Page text data pulled from the records:
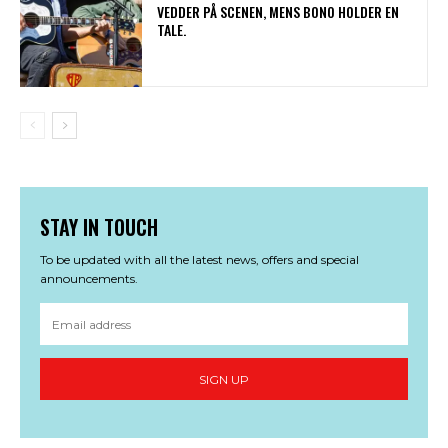
VEDDER PÅ SCENEN, MENS BONO HOLDER EN
TALE.
STAY IN TOUCH
To be updated with all the latest news, offers and special
announcements.
SIGN UP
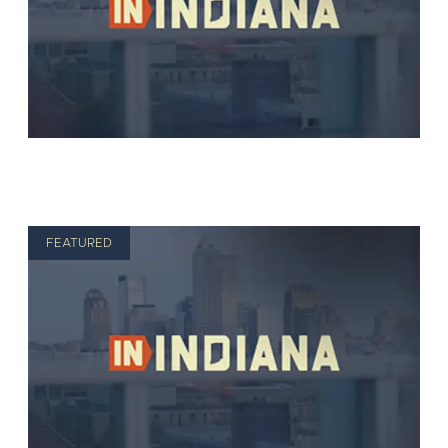
FEATURED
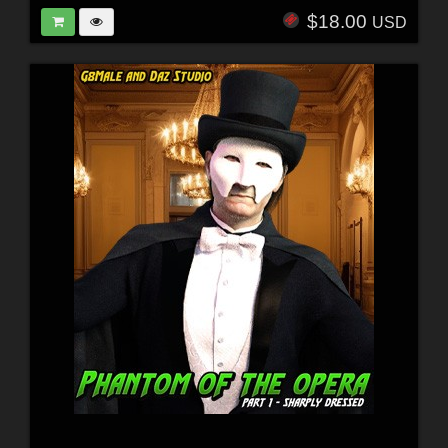
$18.00
USD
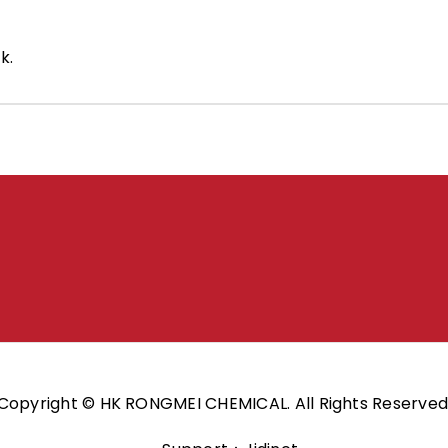
k.
Copyright © HK RONGMEI CHEMICAL. All Rights Reserved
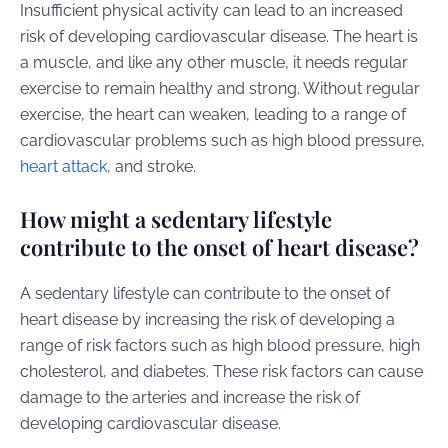
Insufficient physical activity can lead to an increased
risk of developing cardiovascular disease. The heart is
a muscle, and like any other muscle, it needs regular
exercise to remain healthy and strong. Without regular
exercise, the heart can weaken, leading to a range of
cardiovascular problems such as high blood pressure,
heart attack
, and stroke.
How might a sedentary lifestyle
contribute to the onset of heart disease?
A sedentary lifestyle can contribute to the onset of
heart disease by increasing the risk of developing a
range of risk factors such as high blood pressure, high
cholesterol, and diabetes. These risk factors can cause
damage to the arteries and increase the risk of
developing cardiovascular disease.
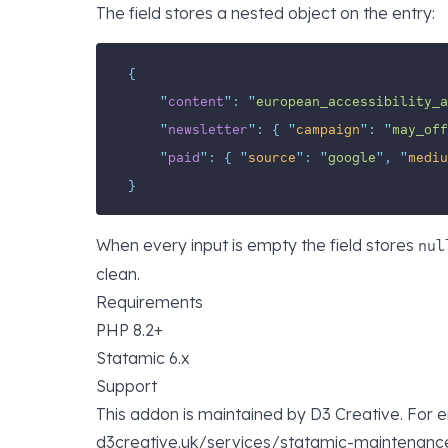
The field stores a nested object on the entry:
{
"
content
"
:
"
european_accessibility_a
"
newsletter
"
:
{
"
campaign
"
:
"
may_off
"
paid
"
:
{
"
source
"
:
"
google
"
,
"
mediu
}
When every input is empty the field stores
nul
clean.
Requirements
PHP 8.2+
Statamic 6.x
Support
This addon is maintained by
D3 Creative
. For 
d3creative.uk/services/statamic-maintenanc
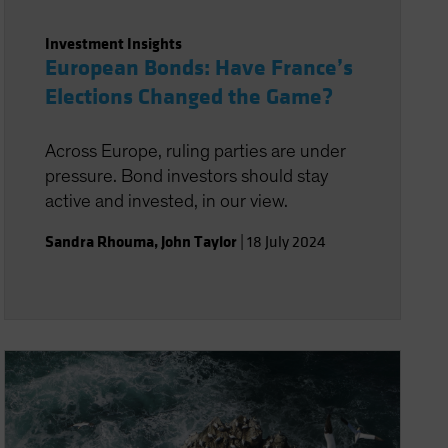
Investment Insights
European Bonds: Have France’s
Elections Changed the Game?
Across Europe, ruling parties are under
pressure. Bond investors should stay
active and invested, in our view.
Sandra Rhouma
,
John Taylor
|
18 July 2024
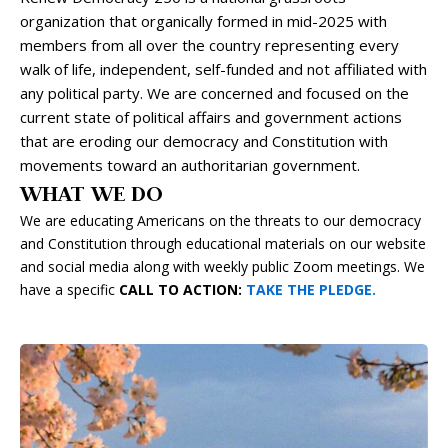
organization that organically formed in mid-2025 with
members from all over the country representing every
walk of life, independent, self-funded and not affiliated with
any political party. We are concerned and focused on the
current state of political affairs and government actions
that are eroding our democracy and Constitution with
movements toward an authoritarian government.
WHAT WE DO
We are educating Americans on the threats to our democracy
and Constitution through educational materials on our website
and social media along with weekly public Zoom meetings. We
have a specific
CALL TO ACTION:
TAKE THE PLEDGE.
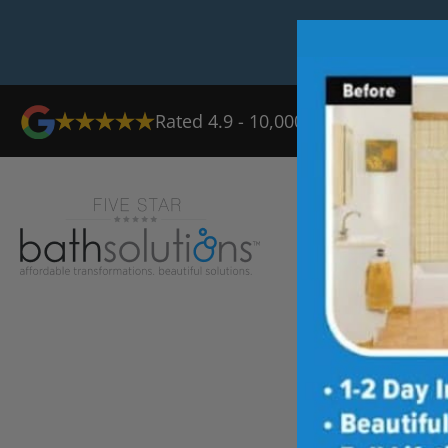
Rated 4.9 - 10,000+ Reviews
Ab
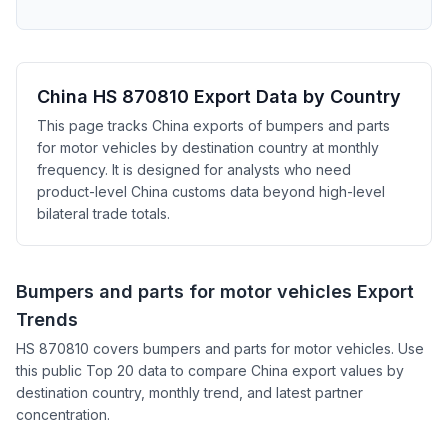
China HS 870810 Export Data by Country
This page tracks China exports of bumpers and parts
for motor vehicles by destination country at monthly
frequency. It is designed for analysts who need
product-level China customs data beyond high-level
bilateral trade totals.
Bumpers and parts for motor vehicles Export
Trends
HS 870810 covers bumpers and parts for motor vehicles. Use
this public Top 20 data to compare China export values by
destination country, monthly trend, and latest partner
concentration.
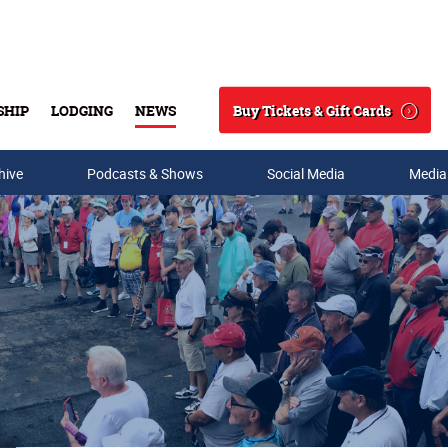
Buy Tickets & Gift Cards
SHIP
LODGING
NEWS
Search
hive
Podcasts & Shows
Social Media
Media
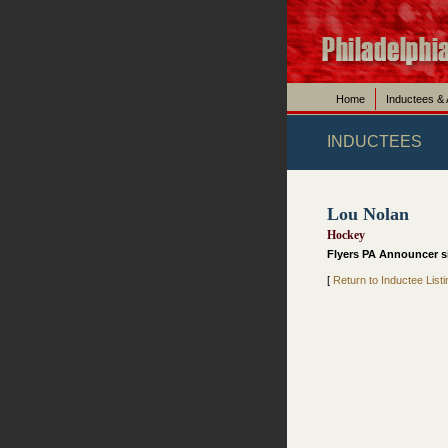
Home
Inductees &
INDUCTEES
Lou Nolan
Hockey
Flyers PA Announcer si
[
Return to Inductee Listi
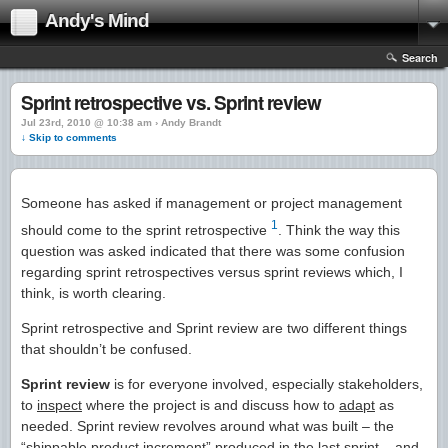
Andy's Mind
Search
Sprint retrospective vs. Sprint review
Jul 23rd, 2010 @ 10:38 am › Andy Brandt
↓ Skip to comments
Someone has asked if management or project management
1
should come to the sprint retrospective
. Think the way this
question was asked indicated that there was some confusion
regarding sprint retrospectives versus sprint reviews which, I
think, is worth clearing.
Sprint retrospective and Sprint review are two different things
that shouldn’t be confused.
Sprint review
is for everyone involved, especially stakeholders,
to
inspect
where the project is and discuss how to
adapt
as
needed. Sprint review revolves around what was built – the
“shippable product increment” produced in the last sprint – and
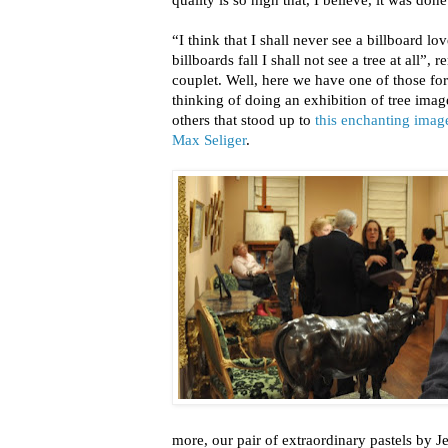
“I think that I shall never see a billboard love
billboards fall I shall not see a tree at all
couplet. Well, here we have one of those fo
thinking of doing an exhibition of tree imag
others that stood up to
this enchanting imag
Max Seliger
.
more, our pair of extraordinary pastels by 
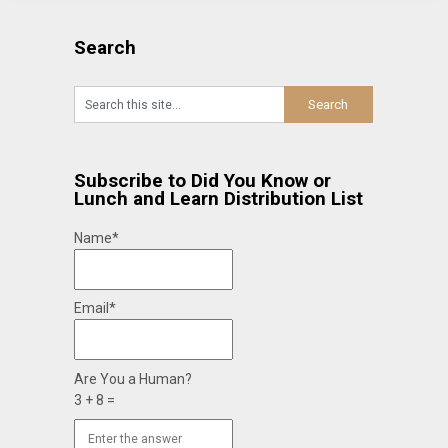
Search
Subscribe to Did You Know or
Lunch and Learn Distribution List
Name*
Email*
Are You a Human?
3 + 8 =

» Problem details:
Copy the text lines from every record above word for word, leaving out the pictures.

» Solution to this exercise:
VEDDER PÅ SCENEN, MENS BONO HOLDER EN
TALE.
STAY IN TOUCH
To be updated with all the latest news, offers and special
announcements.
SIGN UP
FEATURED
$18.00
USD
k.
Copyright © HK RONGMEI CHEMICAL. All Rights Reserved
Insufficient physical activity can lead to an increased
risk of developing cardiovascular disease. The heart is
a muscle, and like any other muscle, it needs regular
exercise to remain healthy and strong. Without regular
exercise, the heart can weaken, leading to a range of
cardiovascular problems such as high blood pressure,
heart attack
, and stroke.
How might a sedentary lifestyle
contribute to the onset of heart disease?
A sedentary lifestyle can contribute to the onset of
heart disease by increasing the risk of developing a
range of risk factors such as high blood pressure, high
cholesterol, and diabetes. These risk factors can cause
damage to the arteries and increase the risk of
developing cardiovascular disease.
The field stores a nested object on the entry:
{
"
content
"
:
"
european_accessibility_a
"
newsletter
"
:
{
"
campaign
"
:
"
may_off
"
paid
"
:
{
"
source
"
:
"
google
"
,
"
mediu
}
When every input is empty the field stores
nul
clean.
Requirements
PHP 8.2+
Statamic 6.x
Support
This addon is maintained by
D3 Creative
. For 
d3creative.uk/services/statamic-maintenanc
Investment Insights
European Bonds: Have France’s
Elections Changed the Game?
Across Europe, ruling parties are under
pressure. Bond investors should stay
active and invested, in our view.
Sandra Rhouma
,
John Taylor
|
18 July 2024
organization that organically formed in mid-2025 with
members from all over the country representing every
walk of life, independent, self-funded and not affiliated with
any political party. We are concerned and focused on the
current state of political affairs and government actions
that are eroding our democracy and Constitution with
movements toward an authoritarian government.
WHAT WE DO
We are educating Americans on the threats to our democracy
and Constitution through educational materials on our website
and social media along with weekly public Zoom meetings. We
have a specific
CALL TO ACTION:
TAKE THE PLEDGE.
Rated 4.9 - 10,000+ Reviews
Ab
China HS 870810 Export Data by Country
This page tracks China exports of bumpers and parts
for motor vehicles by destination country at monthly
frequency. It is designed for analysts who need
product-level China customs data beyond high-level
bilateral trade totals.
Bumpers and parts for motor vehicles Export
Trends
HS 870810 covers bumpers and parts for motor vehicles. Use
this public Top 20 data to compare China export values by
destination country, monthly trend, and latest partner
concentration.
Buy Tickets & Gift Cards
SHIP
LODGING
NEWS
Search
hive
Podcasts & Shows
Social Media
Media
Home
Inductees &
INDUCTEES
Lou Nolan
Hockey
Flyers PA Announcer si
[
Return to Inductee Listi
Andy's Mind
Search
Sprint retrospective vs. Sprint review
Jul 23rd, 2010 @ 10:38 am › Andy Brandt
↓ Skip to comments
Someone has asked if management or project management
1
should come to the sprint retrospective
. Think the way this
question was asked indicated that there was some confusion
regarding sprint retrospectives versus sprint reviews which, I
think, is worth clearing.
Sprint retrospective and Sprint review are two different things
that shouldn’t be confused.
Sprint review
is for everyone involved, especially stakeholders,
to
inspect
where the project is and discuss how to
adapt
as
needed. Sprint review revolves around what was built – the
“shippable product increment” produced in the last sprint – and
“I think that I shall never see a billboard love
billboards fall I shall not see a tree at all
couplet. Well, here we have one of those fo
thinking of doing an exhibition of tree imag
others that stood up to
this enchanting imag
Max Seliger
.
more, our pair of extraordinary pastels by 
Search
Subscribe to Did You Know or
Lunch and Learn Distribution List
Name*
Email*
Are You a Human?
3 + 8 =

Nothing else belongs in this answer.